A multiple testing procedure for examining the assumption of normality that is often made in analyses of incomplete data sets is outlined. The method is concerned with testing normality within each missingness pattern and arriving at an overall statement about normality using the available data. The approach is readily applied in empirical research with missing data using the popular software Mplus, Stata, and R. The procedure can be used to ascertain a main assumption underlying frequent applications of maximum likelihood in incomplete data modeling with continuous outcomes.
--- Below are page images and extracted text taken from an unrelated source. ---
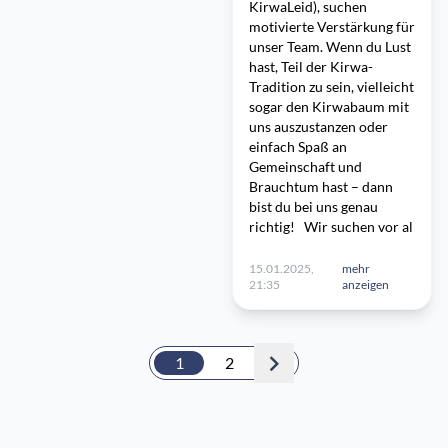
KirwaLeid), suchen
motivierte Verstärkung für
unser Team. Wenn du Lust
hast, Teil der Kirwa-
Tradition zu sein, vielleicht
sogar den Kirwabaum mit
uns auszustanzen oder
einfach Spaß an
Gemeinschaft und
Brauchtum hast – dann
bist du bei uns genau
richtig! Wir suchen vor al
15.01.2025,
mehr
21:35
anzeigen
1
2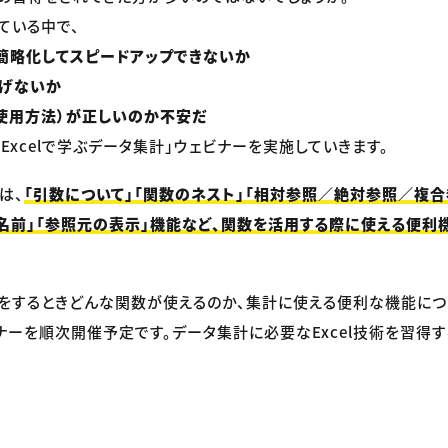
している中で、
簡略化してスピードアップできないか
防げないか
使用方法）が正しいのか不安だ
Excelで学ぶデータ集計」ウェビナーを実施していきます。
は、
「引数について」「関数のネスト」「相対参照／絶対参照／複合
「名前」「参照元の表示」機能など、関数を活用する際に使える便利
をするときどんな関数が使えるのか、集計に使える便利な機能につ
ナーを順次開催予定です。データ集計に必要なExcel技術を習得
。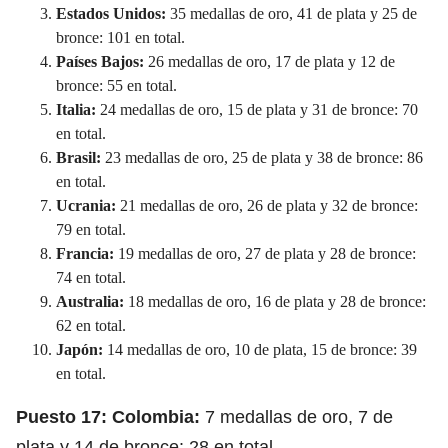
Estados Unidos:
35 medallas de oro, 41 de plata y 25 de
bronce: 101 en total.
Países Bajos:
26 medallas de oro, 17 de plata y 12 de
bronce: 55 en total.
Italia:
24 medallas de oro, 15 de plata y 31 de bronce: 70
en total.
Brasil:
23 medallas de oro, 25 de plata y 38 de bronce: 86
en total.
Ucrania:
21 medallas de oro, 26 de plata y 32 de bronce:
79 en total.
Francia:
19 medallas de oro, 27 de plata y 28 de bronce:
74 en total.
Australia:
18
medallas de oro, 16 de plata y 28 de bronce:
62 en total.
Japón:
14 medallas de oro, 10 de plata, 15 de bronce: 39
en total.
Puesto 17: Colombia:
7 medallas de oro, 7 de
plata y 14 de bronce: 28 en total.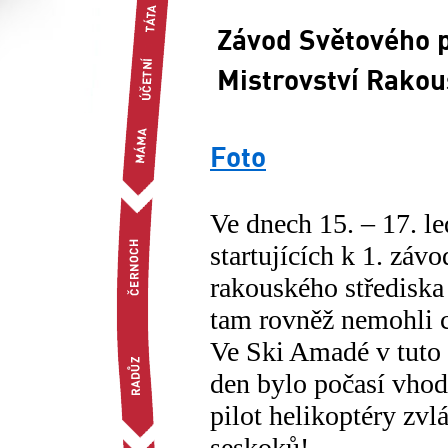
Závod Světového 
Mistrovství Rako
Foto
Ve dnech 15. – 17. le
startujících k 1. záv
rakouského střediska 
tam rovněž nemohli 
Ve Ski Amadé v tuto 
den bylo počasí vhod
pilot helikoptéry zvl
seskoků!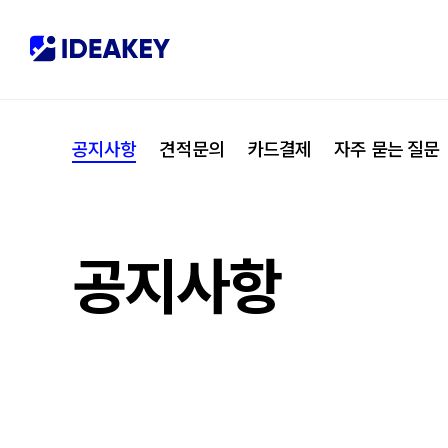
협력사
M
제휴
C
공지사항
견적문의
카드결제
자주 묻는 질문
오시는 길
I
공지사항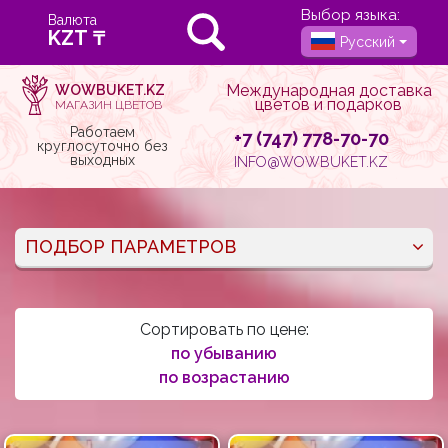
Выбор языка:
Валюта
Русский
Международная доставка
WOWBUKET.KZ
цветов и подарков
МАГАЗИН ЦВЕТОВ
Работаем
+7 (747) 778-70-70
круглосуточно без
выходных
INFO@WOWBUKET.KZ
ПОДБОР ПАРАМЕТРОВ
Сортировать по цене:
по убыванию
по возрастанию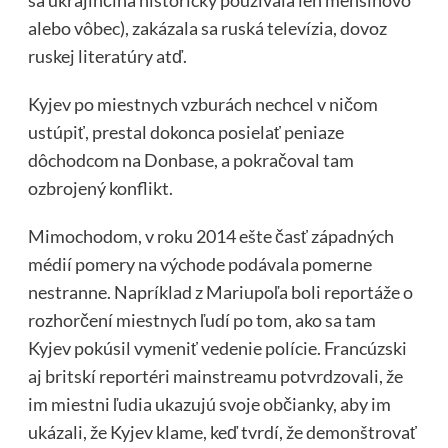
alebo vôbec), zakázala sa ruská televízia, dovoz
ruskej literatúry atď.
Kyjev po miestnych vzburách nechcel v ničom
ustúpiť, prestal dokonca posielať peniaze
dôchodcom na Donbase, a pokračoval tam
ozbrojený konflikt.
Mimochodom, v roku 2014 ešte časť západných
médií pomery na východe podávala pomerne
nestranne. Napríklad z Mariupoľa boli reportáže o
rozhorčení miestnych ľudí po tom, ako sa tam
Kyjev pokúsil vymeniť vedenie polície. Francúzski
aj britskí reportéri mainstreamu potvrdzovali, že
im miestni ľudia ukazujú svoje občianky, aby im
ukázali, že Kyjev klame, keď tvrdí, že demonštrovať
The discussed approach is illustrated with numerical examples.

ACKNOWLEDGMENTS

Thanks are due to P. D. Allison and S. Penev for valuable discussions on missing data analysis, as well as to an anonymous referee for critical comments on an earlier version of the article that led to its improvement.

Notes

1 Use of the Doornik–Hansen (Citation2008) multivariate normality test on the original 100 complete cases in the first example plus the added 10 contaminating complete cases comprising the last pattern of missingness, before missing values were introduced for any of these two sets, was found to be also associated with a p value of .0000 for the ensuing set of 110 complete cases. This finding indicates nonnormality of the 10-variable distribution in that data set, as a result of adding those 10 contaminating cases to the initially considered 100 in this group (representing subsequently the last pattern of missingness). The second example in this illustration section should not be interpreted as implying (a) that the method used here will always sense any violation of normality in a pattern of missingness, in case of such violation; or (b) that the method will always locate correctly the pattern(s) with violation of normality then (see the conclusion).